I do not understand how to use that algorithm, although I have read about warps. I call it from the host with block_size of 512 and the number of blocks is number of rows in the matrix divided by the block_size (512). The result is a vector that contains only the first 1/32 values of what the non-warped version returns.

Any discussion is highly appreciated.

Cheers.

The code looks OK, so I think you are just launching too few blocks. Since we assign one 32-thread warp per matrix row you need to launch one 512-thread block for every 16 rows (512/32 = 16). Here’s a version of that code using 128-thread blocks:

Thanks a lot. So, I have changed that it is

number_of_blocks = csr.num_rows / 16;

number_of_blocks = csr.num_rows / block_size;

As you have said, it is 32 warps per row, so if block size is 512 => one block per 16 rows. Although, this works for a relatively small (3060x3060) matrix, when the input is 2m x 2m it just returns a “y” vector full of zeros. I can’t see why it is not working.

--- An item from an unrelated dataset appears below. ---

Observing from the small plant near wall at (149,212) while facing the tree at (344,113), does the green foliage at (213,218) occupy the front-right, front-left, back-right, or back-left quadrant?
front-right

It seems that it does not work because it overruns the maximum number of blocks allowed which is 65 535. Whilst it seeks 2m/16 ~= 190 000. I duno yet how to get around this but even then there is another problem. When I compute on that matrix with 65 535 blocks => not the the hole vector y is returned and it takes around 0.3 seconds. Using the non-warped version takes about 0.07 seconds for the whole SpMV. This is confusing to me.

EDIT:

I have reduced the warp size to 4 since : 1. this will allow me to use less than 65k number of block ; 2. each row in my matrix has exactly 5 non-zeros. However it still takes 0.15s to compute the SpMV kernel. Could that be because of the data distribution in the matrix or not? I assume that having 5 non zeros per row and setting the warp size as 4 would bring optimal performance (but it doesnt…)

There are two ways you can get around the 65535 block limit, either use a 2D grid of blocks, or have threads process multiple rows. IMO the second approach is better and it’s what we do in our version of the CSR kernel.

Thank you very much for your reply. I should also acknowledge that the topics sub title is wrong. The algorithm is not from the programming guide, it is form the paper written by Nathan Bell and Michael Garland. I shall try to appropriately edit it.

I am struggling to figure out what are the differences between your implementation and what I have listed above. I still owe it a lot of detailed work though …

I also afraid that this approach will consume more time than the straight-forward scalar kernel. At least the one I have listed performs 6 times slower :(